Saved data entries
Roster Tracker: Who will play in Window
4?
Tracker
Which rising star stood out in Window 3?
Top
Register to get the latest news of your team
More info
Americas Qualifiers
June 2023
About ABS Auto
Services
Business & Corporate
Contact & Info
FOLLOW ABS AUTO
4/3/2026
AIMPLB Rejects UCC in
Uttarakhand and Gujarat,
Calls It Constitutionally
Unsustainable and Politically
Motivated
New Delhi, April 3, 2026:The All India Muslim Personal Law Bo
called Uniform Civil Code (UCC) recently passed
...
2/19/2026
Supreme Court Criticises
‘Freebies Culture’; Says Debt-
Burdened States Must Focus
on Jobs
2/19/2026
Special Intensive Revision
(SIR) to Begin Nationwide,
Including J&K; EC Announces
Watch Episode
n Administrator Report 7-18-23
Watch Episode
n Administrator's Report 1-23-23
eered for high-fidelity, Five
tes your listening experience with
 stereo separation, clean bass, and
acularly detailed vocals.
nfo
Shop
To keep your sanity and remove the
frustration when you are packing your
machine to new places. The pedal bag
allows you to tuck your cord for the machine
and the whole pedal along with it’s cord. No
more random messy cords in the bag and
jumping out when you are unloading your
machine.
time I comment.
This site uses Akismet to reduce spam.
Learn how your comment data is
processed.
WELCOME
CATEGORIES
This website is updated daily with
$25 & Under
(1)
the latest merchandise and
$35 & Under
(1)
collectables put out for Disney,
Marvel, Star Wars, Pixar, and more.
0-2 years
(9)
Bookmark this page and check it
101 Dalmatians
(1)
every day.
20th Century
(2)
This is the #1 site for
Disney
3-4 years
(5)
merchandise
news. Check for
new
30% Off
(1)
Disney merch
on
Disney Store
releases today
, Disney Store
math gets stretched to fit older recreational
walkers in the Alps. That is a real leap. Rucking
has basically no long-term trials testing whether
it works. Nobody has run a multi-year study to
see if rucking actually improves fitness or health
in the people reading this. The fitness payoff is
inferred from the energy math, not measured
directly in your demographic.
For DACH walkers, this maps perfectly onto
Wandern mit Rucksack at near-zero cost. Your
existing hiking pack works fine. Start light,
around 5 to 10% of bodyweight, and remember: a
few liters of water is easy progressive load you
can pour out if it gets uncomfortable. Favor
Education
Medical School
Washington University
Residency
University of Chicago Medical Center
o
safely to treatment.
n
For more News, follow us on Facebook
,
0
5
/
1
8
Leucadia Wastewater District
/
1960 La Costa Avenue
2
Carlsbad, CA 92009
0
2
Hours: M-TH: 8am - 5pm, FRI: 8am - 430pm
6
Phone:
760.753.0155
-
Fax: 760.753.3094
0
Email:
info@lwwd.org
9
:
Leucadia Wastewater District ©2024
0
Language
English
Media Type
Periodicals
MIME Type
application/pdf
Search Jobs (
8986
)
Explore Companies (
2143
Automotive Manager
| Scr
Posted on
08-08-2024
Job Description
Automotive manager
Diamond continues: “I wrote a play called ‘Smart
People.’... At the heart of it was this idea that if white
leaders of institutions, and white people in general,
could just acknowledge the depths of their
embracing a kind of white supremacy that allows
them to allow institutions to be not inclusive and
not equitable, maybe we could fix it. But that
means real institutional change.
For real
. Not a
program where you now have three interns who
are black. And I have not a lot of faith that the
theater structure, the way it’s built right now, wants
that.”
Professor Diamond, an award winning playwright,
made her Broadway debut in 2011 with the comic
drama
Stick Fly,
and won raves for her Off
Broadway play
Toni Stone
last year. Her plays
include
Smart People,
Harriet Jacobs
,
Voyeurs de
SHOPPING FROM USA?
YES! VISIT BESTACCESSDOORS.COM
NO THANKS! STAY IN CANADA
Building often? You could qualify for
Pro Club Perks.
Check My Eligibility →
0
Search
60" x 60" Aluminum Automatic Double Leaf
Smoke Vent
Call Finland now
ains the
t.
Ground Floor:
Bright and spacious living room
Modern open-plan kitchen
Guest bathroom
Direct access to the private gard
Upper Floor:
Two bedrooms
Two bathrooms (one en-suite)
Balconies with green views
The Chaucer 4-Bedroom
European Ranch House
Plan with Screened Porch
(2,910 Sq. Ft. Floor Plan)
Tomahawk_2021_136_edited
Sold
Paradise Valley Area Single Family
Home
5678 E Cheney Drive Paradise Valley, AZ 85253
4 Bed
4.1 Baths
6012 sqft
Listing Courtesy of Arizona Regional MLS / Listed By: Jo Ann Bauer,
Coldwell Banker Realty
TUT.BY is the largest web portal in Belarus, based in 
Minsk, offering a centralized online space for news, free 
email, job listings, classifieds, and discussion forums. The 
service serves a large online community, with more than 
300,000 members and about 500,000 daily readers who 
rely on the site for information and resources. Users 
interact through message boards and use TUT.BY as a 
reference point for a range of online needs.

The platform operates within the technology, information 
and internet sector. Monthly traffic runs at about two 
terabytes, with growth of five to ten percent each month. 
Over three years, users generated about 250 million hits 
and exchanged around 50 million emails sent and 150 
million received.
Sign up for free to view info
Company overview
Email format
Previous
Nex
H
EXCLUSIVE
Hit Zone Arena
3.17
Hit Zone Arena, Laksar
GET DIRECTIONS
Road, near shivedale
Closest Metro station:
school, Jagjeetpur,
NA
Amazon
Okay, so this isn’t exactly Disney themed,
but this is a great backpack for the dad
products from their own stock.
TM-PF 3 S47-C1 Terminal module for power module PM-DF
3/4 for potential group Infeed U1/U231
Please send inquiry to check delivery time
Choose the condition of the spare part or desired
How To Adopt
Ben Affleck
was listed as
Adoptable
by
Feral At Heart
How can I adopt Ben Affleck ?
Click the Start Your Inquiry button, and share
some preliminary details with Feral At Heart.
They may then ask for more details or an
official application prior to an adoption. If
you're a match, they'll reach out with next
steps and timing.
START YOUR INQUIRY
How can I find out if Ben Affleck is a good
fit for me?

Activity. Transcribe the data above so that every line matches exactly.

Expected answer.
Roster Tracker: Who will play in Window
4?
Tracker
Which rising star stood out in Window 3?
Top
Register to get the latest news of your team
More info
Americas Qualifiers
June 2023
About ABS Auto
Services
Business & Corporate
Contact & Info
FOLLOW ABS AUTO
4/3/2026
AIMPLB Rejects UCC in
Uttarakhand and Gujarat,
Calls It Constitutionally
Unsustainable and Politically
Motivated
New Delhi, April 3, 2026:The All India Muslim Personal Law Bo
called Uniform Civil Code (UCC) recently passed
...
2/19/2026
Supreme Court Criticises
‘Freebies Culture’; Says Debt-
Burdened States Must Focus
on Jobs
2/19/2026
Special Intensive Revision
(SIR) to Begin Nationwide,
Including J&K; EC Announces
Watch Episode
n Administrator Report 7-18-23
Watch Episode
n Administrator's Report 1-23-23
eered for high-fidelity, Five
tes your listening experience with
 stereo separation, clean bass, and
acularly detailed vocals.
nfo
Shop
To keep your sanity and remove the
frustration when you are packing your
machine to new places. The pedal bag
allows you to tuck your cord for the machine
and the whole pedal along with it’s cord. No
more random messy cords in the bag and
jumping out when you are unloading your
machine.
time I comment.
This site uses Akismet to reduce spam.
Learn how your comment data is
processed.
WELCOME
CATEGORIES
This website is updated daily with
$25 & Under
(1)
the latest merchandise and
$35 & Under
(1)
collectables put out for Disney,
Marvel, Star Wars, Pixar, and more.
0-2 years
(9)
Bookmark this page and check it
101 Dalmatians
(1)
every day.
20th Century
(2)
This is the #1 site for
Disney
3-4 years
(5)
merchandise
news. Check for
new
30% Off
(1)
Disney merch
on
Disney Store
releases today
, Disney Store
math gets stretched to fit older recreational
walkers in the Alps. That is a real leap. Rucking
has basically no long-term trials testing whether
it works. Nobody has run a multi-year study to
see if rucking actually improves fitness or health
in the people reading this. The fitness payoff is
inferred from the energy math, not measured
directly in your demographic.
For DACH walkers, this maps perfectly onto
Wandern mit Rucksack at near-zero cost. Your
existing hiking pack works fine. Start light,
around 5 to 10% of bodyweight, and remember: a
few liters of water is easy progressive load you
can pour out if it gets uncomfortable. Favor
Education
Medical School
Washington University
Residency
University of Chicago Medical Center
o
safely to treatment.
n
For more News, follow us on Facebook
,
0
5
/
1
8
Leucadia Wastewater District
/
1960 La Costa Avenue
2
Carlsbad, CA 92009
0
2
Hours: M-TH: 8am - 5pm, FRI: 8am - 430pm
6
Phone:
760.753.0155
-
Fax: 760.753.3094
0
Email:
info@lwwd.org
9
:
Leucadia Wastewater District ©2024
0
Language
English
Media Type
Periodicals
MIME Type
application/pdf
Search Jobs (
8986
)
Explore Companies (
2143
Automotive Manager
| Scr
Posted on
08-08-2024
Job Description
Automotive manager
Diamond continues: “I wrote a play called ‘Smart
People.’... At the heart of it was this idea that if white
leaders of institutions, and white people in general,
could just acknowledge the depths of their
embracing a kind of white supremacy that allows
them to allow institutions to be not inclusive and
not equitable, maybe we could fix it. But that
means real institutional change.
For real
. Not a
program where you now have three interns who
are black. And I have not a lot of faith that the
theater structure, the way it’s built right now, wants
that.”
Professor Diamond, an award winning playwright,
made her Broadway debut in 2011 with the comic
drama
Stick Fly,
and won raves for her Off
Broadway play
Toni Stone
last year. Her plays
include
Smart People,
Harriet Jacobs
,
Voyeurs de
SHOPPING FROM USA?
YES! VISIT BESTACCESSDOORS.COM
NO THANKS! STAY IN CANADA
Building often? You could qualify for
Pro Club Perks.
Check My Eligibility →
0
Search
60" x 60" Aluminum Automatic Double Leaf
Smoke Vent
Call Finland now
ains the
t.
Ground Floor:
Bright and spacious living room
Modern open-plan kitchen
Guest bathroom
Direct access to the private gard
Upper Floor:
Two bedrooms
Two bathrooms (one en-suite)
Balconies with green views
The Chaucer 4-Bedroom
European Ranch House
Plan with Screened Porch
(2,910 Sq. Ft. Floor Plan)
Tomahawk_2021_136_edited
Sold
Paradise Valley Area Single Family
Home
5678 E Cheney Drive Paradise Valley, AZ 85253
4 Bed
4.1 Baths
6012 sqft
Listing Courtesy of Arizona Regional MLS / Listed By: Jo Ann Bauer,
Coldwell Banker Realty
TUT.BY is the largest web portal in Belarus, based in 
Minsk, offering a centralized online space for news, free 
email, job listings, classifieds, and discussion forums. The 
service serves a large online community, with more than 
300,000 members and about 500,000 daily readers who 
rely on the site for information and resources. Users 
interact through message boards and use TUT.BY as a 
reference point for a range of online needs.

The platform operates within the technology, information 
and internet sector. Monthly traffic runs at about two 
terabytes, with growth of five to ten percent each month. 
Over three years, users generated about 250 million hits 
and exchanged around 50 million emails sent and 150 
million received.
Sign up for free to view info
Company overview
Email format
Previous
Nex
H
EXCLUSIVE
Hit Zone Arena
3.17
Hit Zone Arena, Laksar
GET DIRECTIONS
Road, near shivedale
Closest Metro station:
school, Jagjeetpur,
NA
Amazon
Okay, so this isn’t exactly Disney themed,
but this is a great backpack for the dad
products from their own stock.
TM-PF 3 S47-C1 Terminal module for power module PM-DF
3/4 for potential group Infeed U1/U231
Please send inquiry to check delivery time
Choose the condition of the spare part or desired
How To Adopt
Ben Affleck
was listed as
Adoptable
by
Feral At Heart
How can I adopt Ben Affleck ?
Click the Start Your Inquiry button, and share
some preliminary details with Feral At Heart.
They may then ask for more details or an
official application prior to an adoption. If
you're a match, they'll reach out with next
steps and timing.
START YOUR INQUIRY
How can I find out if Ben Affleck is a good
fit for me?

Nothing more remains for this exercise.